▸ 取り組む課題:
**A.** 提示文によると、平成27年度の研究課題の公募には何件の応募があったか。
**B.** 次の(i)〜(iii)が提示文の内容と合っているかどうかを、それぞれ「はい」か「いいえ」で答え、判断の根拠となる提示文の語句をそのまま引用せよ。
(i) 中性子線には、X線と同様に実験室で使える小型発生装置がある。
(ii) 審査では、産業界・アカデミアからなるアドバイザーの協力を得て書類選考と面接選考が行われた。
(iii) 採択課題数は20件程度に制限された。
**C.** 提示文の「平成27年度から本技術テーマが開始されるにあたり」で始まる段落を、主な事実を残して箇条書きにまとめてください。

▸ 提示文:
大型研究施設における中性子線の利用が広がるにつれて、その産業利用への期待が高まっています。しかし実験室で利用可能な発生装置が存在するX線の場合と異なり、中性子線には類似の小型発生装置が存在しないため、その利用機会が著しく限られています。そこで本技術テーマでは実験室レベルで利用可能なコンパクト中性子発生源と計測システムを開発して中性子線の利用をX線並みに普及させ、分析・解析手段として中性子線とX線の相補的利用が大学や企業で日常的に利用できる状況を現実のものとし、ひいては日本の産業競争力の維持・強化に資することを目指します。なお本格的に中性子線の産業利用を広げるためには小型中性子発生源の開発に加えて、検出・可視化・分析技術が組み合わされた一体型の測定・分析システムの確立が必須です。そのため本技術テーマでは小型中性子発生源から検出器まで多様な要素技術の開発提案を受け入れることにしました。

平成27年度から本技術テーマが開始されるにあたり研究課題を公募したところ、38件のご応募をいただきました。応募していただいた研究課題は、公募の趣旨をよく反映して複数の方式に基づく小型中性子発生源の研究開発から、中性子のエネルギー変換に関わるモデレータの開発、非ヘリウム3型検出器の開発まで、非常に多岐にわたっていました。審査に当たっては多様な申請課題の専門性をカバーするために、産業界・アカデミアからなる全7名のアドバイザーの協力のもとに、書類選考と面接選考を行いました。応募いただいた提案はいずれも魅力的な研究でしたが、産業利用を視野に入れた小型計測システムの開発に資する要素技術の研究開発提案であることを重視しました。特に本技術テーマ終了後、一体型計測システムを構成する可能性の高い要素技術の提案課題を優先的に採択しています。多様な要素技術を開発する必要があるため採択課題数を10件程度に制限して審査に臨みました。そのため不本意ながら不採択とさせていただいた課題にも、優れた研究提案が多数含まれていたことを、ここに特記させていただきます。

▸ 抽出行一覧:

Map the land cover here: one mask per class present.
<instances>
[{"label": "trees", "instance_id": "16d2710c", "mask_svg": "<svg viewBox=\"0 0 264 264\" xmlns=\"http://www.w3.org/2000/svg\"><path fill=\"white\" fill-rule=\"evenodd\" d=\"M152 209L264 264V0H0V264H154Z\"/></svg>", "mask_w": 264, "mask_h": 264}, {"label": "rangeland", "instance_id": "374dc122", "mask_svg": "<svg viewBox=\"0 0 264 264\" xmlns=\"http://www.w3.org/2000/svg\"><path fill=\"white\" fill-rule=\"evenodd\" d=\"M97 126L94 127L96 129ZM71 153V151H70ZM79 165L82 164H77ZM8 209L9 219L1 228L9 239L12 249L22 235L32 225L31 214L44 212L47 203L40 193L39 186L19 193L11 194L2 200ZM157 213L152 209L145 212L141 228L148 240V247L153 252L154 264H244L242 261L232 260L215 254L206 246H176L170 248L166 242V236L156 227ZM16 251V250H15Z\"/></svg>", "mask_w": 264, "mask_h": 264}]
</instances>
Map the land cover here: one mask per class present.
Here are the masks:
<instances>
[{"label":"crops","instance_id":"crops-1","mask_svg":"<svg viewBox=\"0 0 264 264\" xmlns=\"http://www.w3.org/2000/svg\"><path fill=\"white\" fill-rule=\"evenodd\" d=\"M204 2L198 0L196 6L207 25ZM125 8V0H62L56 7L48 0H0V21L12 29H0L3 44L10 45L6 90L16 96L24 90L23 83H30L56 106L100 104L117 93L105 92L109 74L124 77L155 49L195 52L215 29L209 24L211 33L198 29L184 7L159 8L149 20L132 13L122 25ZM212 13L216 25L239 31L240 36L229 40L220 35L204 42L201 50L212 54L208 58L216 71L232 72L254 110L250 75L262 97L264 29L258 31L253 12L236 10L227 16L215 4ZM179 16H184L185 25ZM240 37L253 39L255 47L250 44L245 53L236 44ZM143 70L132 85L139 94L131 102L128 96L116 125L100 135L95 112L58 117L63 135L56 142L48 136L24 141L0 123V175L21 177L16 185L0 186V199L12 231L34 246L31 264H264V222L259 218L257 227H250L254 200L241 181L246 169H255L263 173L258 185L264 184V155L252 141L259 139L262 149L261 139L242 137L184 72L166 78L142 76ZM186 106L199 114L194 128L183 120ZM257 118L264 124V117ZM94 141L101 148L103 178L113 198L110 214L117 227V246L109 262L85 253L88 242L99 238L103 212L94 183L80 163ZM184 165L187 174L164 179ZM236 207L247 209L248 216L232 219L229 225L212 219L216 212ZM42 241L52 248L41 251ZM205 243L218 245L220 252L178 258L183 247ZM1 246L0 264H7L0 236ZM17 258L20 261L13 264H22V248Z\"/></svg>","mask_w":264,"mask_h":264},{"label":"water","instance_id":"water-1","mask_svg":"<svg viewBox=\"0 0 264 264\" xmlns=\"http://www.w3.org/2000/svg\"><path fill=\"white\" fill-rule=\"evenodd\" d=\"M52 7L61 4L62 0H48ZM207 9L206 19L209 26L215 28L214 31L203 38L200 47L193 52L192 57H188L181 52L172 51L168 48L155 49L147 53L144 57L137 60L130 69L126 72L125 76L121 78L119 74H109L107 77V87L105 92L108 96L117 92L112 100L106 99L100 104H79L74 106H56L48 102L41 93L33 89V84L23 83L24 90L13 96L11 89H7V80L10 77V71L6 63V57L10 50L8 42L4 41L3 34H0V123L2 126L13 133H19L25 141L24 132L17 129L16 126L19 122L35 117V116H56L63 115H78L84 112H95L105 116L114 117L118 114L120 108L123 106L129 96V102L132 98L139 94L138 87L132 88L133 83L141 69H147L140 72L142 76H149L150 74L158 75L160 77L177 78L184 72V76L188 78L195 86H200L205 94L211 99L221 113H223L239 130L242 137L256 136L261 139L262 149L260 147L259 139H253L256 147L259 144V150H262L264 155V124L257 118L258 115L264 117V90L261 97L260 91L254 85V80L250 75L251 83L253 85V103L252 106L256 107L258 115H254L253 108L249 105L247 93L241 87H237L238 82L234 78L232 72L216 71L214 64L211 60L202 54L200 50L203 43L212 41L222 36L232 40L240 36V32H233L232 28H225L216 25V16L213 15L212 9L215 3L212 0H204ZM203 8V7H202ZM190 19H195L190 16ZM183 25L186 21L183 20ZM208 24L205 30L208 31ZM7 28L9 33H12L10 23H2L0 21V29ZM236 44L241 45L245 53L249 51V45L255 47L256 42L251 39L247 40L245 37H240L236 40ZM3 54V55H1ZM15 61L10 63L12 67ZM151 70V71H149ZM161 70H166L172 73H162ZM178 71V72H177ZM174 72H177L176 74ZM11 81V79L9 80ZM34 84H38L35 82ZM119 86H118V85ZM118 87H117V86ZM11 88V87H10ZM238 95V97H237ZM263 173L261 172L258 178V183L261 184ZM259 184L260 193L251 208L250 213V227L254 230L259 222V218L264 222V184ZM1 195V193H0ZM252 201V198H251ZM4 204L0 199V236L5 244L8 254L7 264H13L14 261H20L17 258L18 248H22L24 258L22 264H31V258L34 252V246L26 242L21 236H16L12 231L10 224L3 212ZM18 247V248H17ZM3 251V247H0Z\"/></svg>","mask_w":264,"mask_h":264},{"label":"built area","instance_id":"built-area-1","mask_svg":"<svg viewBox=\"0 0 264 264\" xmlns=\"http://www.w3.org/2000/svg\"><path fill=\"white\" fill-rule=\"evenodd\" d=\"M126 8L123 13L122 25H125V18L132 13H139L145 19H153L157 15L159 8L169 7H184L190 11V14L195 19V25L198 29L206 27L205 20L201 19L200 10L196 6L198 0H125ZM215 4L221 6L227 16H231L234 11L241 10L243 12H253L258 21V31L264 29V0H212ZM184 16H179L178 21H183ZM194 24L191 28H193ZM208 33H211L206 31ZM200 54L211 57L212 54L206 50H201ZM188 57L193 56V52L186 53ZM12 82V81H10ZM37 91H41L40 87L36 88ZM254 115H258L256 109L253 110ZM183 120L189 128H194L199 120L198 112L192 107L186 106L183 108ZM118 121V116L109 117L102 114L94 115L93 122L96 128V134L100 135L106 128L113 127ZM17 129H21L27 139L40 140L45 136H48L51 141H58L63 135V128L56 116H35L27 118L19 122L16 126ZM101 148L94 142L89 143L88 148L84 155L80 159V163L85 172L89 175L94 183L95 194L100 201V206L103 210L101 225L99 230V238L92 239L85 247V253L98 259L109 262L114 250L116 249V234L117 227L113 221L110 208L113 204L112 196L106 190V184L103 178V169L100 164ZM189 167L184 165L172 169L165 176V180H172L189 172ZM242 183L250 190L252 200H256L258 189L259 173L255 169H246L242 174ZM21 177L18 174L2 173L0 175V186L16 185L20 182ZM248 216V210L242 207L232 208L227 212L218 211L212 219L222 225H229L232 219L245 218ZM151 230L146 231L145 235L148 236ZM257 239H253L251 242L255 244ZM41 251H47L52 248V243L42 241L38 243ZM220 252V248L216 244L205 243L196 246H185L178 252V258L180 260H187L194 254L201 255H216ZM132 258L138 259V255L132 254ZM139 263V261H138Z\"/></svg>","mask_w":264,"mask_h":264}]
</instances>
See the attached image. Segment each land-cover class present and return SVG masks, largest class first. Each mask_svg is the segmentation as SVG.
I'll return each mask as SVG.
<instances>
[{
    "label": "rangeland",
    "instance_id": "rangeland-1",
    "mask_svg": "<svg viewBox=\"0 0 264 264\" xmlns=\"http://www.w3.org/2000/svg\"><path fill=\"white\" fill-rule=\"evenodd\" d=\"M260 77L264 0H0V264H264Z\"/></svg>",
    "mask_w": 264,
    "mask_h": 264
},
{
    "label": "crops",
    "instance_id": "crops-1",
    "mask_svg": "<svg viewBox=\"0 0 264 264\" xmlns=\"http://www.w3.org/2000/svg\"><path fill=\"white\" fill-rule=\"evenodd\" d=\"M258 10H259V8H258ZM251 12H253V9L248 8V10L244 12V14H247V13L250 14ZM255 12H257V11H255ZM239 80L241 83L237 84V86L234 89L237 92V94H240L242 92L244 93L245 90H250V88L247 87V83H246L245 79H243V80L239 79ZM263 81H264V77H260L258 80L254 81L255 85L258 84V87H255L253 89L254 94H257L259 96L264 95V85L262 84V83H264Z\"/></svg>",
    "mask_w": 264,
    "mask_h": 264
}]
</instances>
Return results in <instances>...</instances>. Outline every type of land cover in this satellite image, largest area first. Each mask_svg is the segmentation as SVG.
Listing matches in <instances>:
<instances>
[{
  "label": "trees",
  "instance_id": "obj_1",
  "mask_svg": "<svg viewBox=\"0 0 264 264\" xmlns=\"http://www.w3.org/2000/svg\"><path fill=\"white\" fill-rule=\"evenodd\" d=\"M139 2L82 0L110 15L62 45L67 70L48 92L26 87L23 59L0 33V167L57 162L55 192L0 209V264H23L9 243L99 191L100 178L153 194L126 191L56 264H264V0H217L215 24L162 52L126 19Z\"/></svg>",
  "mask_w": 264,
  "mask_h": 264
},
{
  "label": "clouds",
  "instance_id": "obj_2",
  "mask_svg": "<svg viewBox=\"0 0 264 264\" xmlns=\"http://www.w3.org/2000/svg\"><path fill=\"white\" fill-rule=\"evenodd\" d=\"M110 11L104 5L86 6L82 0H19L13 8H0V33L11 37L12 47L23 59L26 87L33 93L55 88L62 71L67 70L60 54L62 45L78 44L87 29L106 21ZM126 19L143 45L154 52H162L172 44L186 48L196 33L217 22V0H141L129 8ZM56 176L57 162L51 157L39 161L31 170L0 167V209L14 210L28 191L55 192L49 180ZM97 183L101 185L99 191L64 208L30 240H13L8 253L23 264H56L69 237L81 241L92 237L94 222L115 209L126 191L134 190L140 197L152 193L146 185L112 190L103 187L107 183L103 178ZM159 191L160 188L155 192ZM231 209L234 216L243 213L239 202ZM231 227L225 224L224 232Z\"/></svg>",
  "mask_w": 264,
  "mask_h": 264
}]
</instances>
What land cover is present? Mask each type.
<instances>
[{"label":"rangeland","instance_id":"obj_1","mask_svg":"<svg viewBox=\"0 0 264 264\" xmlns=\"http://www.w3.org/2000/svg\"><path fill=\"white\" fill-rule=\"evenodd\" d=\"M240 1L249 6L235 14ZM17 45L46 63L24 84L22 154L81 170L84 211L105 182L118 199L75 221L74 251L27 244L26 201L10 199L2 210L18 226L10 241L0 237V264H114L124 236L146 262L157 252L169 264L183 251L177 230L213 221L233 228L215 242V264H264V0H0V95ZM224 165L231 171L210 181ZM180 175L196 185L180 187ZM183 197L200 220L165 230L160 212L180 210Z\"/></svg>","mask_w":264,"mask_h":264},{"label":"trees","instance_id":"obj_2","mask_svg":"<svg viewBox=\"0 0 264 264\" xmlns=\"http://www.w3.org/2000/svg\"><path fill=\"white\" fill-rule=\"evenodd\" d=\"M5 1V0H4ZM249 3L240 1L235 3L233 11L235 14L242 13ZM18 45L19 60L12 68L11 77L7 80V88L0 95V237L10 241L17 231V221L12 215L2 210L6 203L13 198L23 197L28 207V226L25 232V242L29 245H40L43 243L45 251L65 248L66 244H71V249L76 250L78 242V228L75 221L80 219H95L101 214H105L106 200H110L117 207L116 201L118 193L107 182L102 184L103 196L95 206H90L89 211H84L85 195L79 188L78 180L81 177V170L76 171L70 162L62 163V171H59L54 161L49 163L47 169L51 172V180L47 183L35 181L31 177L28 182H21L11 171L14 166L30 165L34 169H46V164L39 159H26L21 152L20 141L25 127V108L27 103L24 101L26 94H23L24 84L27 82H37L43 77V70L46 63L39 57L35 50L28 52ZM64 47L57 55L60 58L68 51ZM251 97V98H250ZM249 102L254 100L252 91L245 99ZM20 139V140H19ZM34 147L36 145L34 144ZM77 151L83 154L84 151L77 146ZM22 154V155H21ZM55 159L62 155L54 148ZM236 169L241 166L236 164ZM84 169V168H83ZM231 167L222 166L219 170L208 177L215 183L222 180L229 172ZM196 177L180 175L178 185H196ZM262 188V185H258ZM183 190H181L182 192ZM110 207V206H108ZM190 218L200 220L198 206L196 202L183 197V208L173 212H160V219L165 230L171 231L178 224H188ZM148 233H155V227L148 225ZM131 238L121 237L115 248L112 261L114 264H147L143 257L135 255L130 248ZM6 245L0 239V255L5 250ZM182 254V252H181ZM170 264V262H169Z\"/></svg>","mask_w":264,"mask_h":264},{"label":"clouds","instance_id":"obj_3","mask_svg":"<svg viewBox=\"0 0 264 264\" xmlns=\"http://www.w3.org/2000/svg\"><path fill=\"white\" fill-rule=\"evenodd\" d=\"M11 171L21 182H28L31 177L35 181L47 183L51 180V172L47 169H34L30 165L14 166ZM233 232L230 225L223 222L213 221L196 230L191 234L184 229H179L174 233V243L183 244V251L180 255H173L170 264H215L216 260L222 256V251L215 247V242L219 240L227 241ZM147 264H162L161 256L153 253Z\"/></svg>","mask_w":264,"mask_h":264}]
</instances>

▸ 期待される解答:
**A.** 38件

**B.**
(i) いいえ。「中性子線には類似の小型発生装置が存在しないため」
(ii) はい。「産業界・アカデミアからなる全7名のアドバイザーの協力のもとに、書類選考と面接選考を行いました」
(iii) いいえ。「採択課題数を10件程度に制限して審査に臨みました」

**C.**
- 平成27年度の本技術テーマ開始にあたり研究課題を公募し、38件の応募があった。
- 応募課題は、複数の方式による小型中性子発生源、中性子のエネルギー変換に関わるモデレータ、非ヘリウム3型検出器の開発など多岐にわたった。
- 産業界・アカデミアからなる全7名のアドバイザーの協力のもと、書類選考と面接選考を行った。
- 産業利用を視野に入れた小型計測システムの開発に資する要素技術の提案を重視し、終了後に一体型計測システムを構成する可能性の高い提案を優先的に採択した。
- 採択課題数を10件程度に制限したため、不採択の課題にも優れた提案が多数含まれていた。